Shortly before we were due to move off, we had a few speeches. People collected outside Tate Britain, and we heard from the organisers, and then from some of the groups that make up Team Badger. The crowd was really getting behind them, clapping and blowing those vuvuzela things. Then from the right hand side of the crowd the cheers started, getting louder and sweeping across the crowd as people realised that Brian May had arrived. He gave a great speech and really got people going, he would be fab as a motivational speaker. Virginia McKenna said a few words too - such an elegant lady. And then we were off.
We walked along the embankment for a while then turned down Horseferry Road. We were supposed to go past the Houses of Parliament but had been diverted. We had people in badger suits and fox suits, people with drums and people with megaphones to get the community chanting going. There is a song to go with the campaign too - you can fine it here Badger Boys
We had a few police officers walking along the route, including one who looked as though he was wearing his big brother's uniform! I know he'll grow into it but it must have been at least two sizes too big for him. There was one WPC who got a bit stroppy if we tried to walk on the footpath but other than that they were very friendly. One officer told a bloke in front of me that they estimated 4-5,000 people had attended. The BBC put it at 2000. I think it was probably somewhere between the two :-)

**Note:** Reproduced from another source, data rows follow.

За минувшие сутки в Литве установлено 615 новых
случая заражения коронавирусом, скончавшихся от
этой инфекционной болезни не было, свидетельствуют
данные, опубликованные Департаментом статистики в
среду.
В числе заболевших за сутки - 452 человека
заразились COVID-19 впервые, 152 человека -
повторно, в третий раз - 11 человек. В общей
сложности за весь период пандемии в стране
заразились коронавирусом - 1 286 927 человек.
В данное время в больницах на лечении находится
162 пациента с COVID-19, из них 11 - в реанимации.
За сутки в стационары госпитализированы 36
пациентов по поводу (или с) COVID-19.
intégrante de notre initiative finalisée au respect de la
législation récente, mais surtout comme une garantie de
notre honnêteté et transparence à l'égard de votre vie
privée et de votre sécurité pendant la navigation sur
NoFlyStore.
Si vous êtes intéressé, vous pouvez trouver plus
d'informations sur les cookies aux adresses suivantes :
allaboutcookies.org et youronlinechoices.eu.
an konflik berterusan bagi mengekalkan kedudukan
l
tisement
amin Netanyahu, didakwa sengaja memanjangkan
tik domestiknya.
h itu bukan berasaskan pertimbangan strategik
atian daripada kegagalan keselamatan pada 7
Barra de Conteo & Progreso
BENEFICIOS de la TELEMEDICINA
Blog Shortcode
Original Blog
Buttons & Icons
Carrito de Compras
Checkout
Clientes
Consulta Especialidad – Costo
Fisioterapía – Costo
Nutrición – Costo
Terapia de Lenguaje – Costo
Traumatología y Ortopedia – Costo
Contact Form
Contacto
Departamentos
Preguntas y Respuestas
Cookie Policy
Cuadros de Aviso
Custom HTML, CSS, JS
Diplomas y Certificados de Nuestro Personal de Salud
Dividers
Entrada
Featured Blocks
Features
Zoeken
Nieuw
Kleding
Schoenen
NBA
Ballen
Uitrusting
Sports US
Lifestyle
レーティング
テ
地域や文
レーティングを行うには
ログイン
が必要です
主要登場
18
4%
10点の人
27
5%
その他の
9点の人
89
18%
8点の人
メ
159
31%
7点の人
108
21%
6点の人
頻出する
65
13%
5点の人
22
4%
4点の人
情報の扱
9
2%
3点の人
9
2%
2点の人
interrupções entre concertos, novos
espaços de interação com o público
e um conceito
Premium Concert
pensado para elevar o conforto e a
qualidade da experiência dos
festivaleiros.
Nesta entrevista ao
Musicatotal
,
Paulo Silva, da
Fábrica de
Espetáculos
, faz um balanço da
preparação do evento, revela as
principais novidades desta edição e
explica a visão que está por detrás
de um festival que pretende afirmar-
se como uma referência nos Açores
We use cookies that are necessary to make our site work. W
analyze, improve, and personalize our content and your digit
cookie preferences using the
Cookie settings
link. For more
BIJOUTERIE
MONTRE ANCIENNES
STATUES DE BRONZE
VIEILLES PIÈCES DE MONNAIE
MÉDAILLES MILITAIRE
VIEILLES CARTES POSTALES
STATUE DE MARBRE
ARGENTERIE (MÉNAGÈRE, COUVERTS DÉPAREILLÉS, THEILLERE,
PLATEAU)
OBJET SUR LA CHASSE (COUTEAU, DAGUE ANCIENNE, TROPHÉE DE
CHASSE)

We snuck off just before the very end, to try to avoid the crowds around the bus stops and things, but the buses had been re-routed because of that other march, so we ended up walking over Westminster Bridge to Waterloo station and the train home. It was lovely to see so many people coming together to try to save this beautiful wild animal. There is an Opposition Day Debate in Parliament on Wednesday to try to stop the cull. Did you know that the last time it was debated the vote was 147 against, 28 for? A massive defeat for the Government but they went ahead anyway. Democracy in action?